#### What the task asks:
Copy all records verbatim.

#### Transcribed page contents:

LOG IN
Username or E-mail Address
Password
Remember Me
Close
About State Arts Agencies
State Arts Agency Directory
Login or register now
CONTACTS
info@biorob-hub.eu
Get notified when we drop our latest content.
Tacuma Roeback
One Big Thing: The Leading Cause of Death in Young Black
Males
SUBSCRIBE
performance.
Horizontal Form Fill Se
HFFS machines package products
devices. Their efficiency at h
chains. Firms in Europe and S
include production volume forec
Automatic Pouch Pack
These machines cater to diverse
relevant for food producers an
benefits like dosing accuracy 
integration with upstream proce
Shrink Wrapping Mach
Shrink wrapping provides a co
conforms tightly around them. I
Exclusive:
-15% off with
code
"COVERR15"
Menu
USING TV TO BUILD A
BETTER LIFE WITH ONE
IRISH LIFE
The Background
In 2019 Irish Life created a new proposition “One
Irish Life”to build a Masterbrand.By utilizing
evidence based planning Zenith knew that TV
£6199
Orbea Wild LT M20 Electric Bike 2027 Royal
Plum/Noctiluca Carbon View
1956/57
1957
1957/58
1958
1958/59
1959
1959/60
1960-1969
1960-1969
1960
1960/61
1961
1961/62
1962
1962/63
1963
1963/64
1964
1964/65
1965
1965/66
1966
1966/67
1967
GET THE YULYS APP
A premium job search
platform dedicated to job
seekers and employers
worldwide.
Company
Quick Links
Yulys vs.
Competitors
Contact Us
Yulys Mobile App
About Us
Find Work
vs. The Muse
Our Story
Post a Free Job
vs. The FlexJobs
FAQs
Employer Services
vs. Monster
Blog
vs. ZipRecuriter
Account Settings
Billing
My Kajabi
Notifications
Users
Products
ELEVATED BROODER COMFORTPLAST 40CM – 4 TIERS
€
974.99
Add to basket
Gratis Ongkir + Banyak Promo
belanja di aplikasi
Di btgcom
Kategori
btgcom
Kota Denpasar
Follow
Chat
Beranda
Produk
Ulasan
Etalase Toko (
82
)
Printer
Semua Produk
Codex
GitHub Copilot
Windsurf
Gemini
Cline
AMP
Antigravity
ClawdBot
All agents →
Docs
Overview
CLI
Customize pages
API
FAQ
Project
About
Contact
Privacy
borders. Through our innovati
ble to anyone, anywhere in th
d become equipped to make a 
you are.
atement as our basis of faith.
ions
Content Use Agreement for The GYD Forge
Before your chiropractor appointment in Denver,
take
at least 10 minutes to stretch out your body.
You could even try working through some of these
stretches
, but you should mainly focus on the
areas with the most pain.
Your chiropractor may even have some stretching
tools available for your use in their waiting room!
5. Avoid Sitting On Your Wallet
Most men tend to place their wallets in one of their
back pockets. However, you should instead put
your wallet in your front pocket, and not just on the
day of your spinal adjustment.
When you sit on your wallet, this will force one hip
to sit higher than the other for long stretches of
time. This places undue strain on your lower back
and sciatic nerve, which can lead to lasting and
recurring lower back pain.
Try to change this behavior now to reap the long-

#### Output:
LOG IN
Username or E-mail Address
Password
Remember Me
Close
About State Arts Agencies
State Arts Agency Directory
Login or register now
CONTACTS
info@biorob-hub.eu
Get notified when we drop our latest content.
Tacuma Roeback
One Big Thing: The Leading Cause of Death in Young Black
Males
SUBSCRIBE
performance.
Horizontal Form Fill Se
HFFS machines package products
devices. Their efficiency at h
chains. Firms in Europe and S
include production volume forec
Automatic Pouch Pack
These machines cater to diverse
relevant for food producers an
benefits like dosing accuracy 
integration with upstream proce
Shrink Wrapping Mach
Shrink wrapping provides a co
conforms tightly around them. I
Exclusive:
-15% off with
code
"COVERR15"
Menu
USING TV TO BUILD A
BETTER LIFE WITH ONE
IRISH LIFE
The Background
In 2019 Irish Life created a new proposition “One
Irish Life”to build a Masterbrand.By utilizing
evidence based planning Zenith knew that TV
£6199
Orbea Wild LT M20 Electric Bike 2027 Royal
Plum/Noctiluca Carbon View
1956/57
1957
1957/58
1958
1958/59
1959
1959/60
1960-1969
1960-1969
1960
1960/61
1961
1961/62
1962
1962/63
1963
1963/64
1964
1964/65
1965
1965/66
1966
1966/67
1967
GET THE YULYS APP
A premium job search
platform dedicated to job
seekers and employers
worldwide.
Company
Quick Links
Yulys vs.
Competitors
Contact Us
Yulys Mobile App
About Us
Find Work
vs. The Muse
Our Story
Post a Free Job
vs. The FlexJobs
FAQs
Employer Services
vs. Monster
Blog
vs. ZipRecuriter
Account Settings
Billing
My Kajabi
Notifications
Users
Products
ELEVATED BROODER COMFORTPLAST 40CM – 4 TIERS
€
974.99
Add to basket
Gratis Ongkir + Banyak Promo
belanja di aplikasi
Di btgcom
Kategori
btgcom
Kota Denpasar
Follow
Chat
Beranda
Produk
Ulasan
Etalase Toko (
82
)
Printer
Semua Produk
Codex
GitHub Copilot
Windsurf
Gemini
Cline
AMP
Antigravity
ClawdBot
All agents →
Docs
Overview
CLI
Customize pages
API
FAQ
Project
About
Contact
Privacy
borders. Through our innovati
ble to anyone, anywhere in th
d become equipped to make a 
you are.
atement as our basis of faith.
ions
Content Use Agreement for The GYD Forge
Before your chiropractor appointment in Denver,
take
at least 10 minutes to stretch out your body.
You could even try working through some of these
stretches
, but you should mainly focus on the
areas with the most pain.
Your chiropractor may even have some stretching
tools available for your use in their waiting room!
5. Avoid Sitting On Your Wallet
Most men tend to place their wallets in one of their
back pockets. However, you should instead put
your wallet in your front pocket, and not just on the
day of your spinal adjustment.
When you sit on your wallet, this will force one hip
to sit higher than the other for long stretches of
time. This places undue strain on your lower back
and sciatic nerve, which can lead to lasting and
recurring lower back pain.
Try to change this behavior now to reap the long-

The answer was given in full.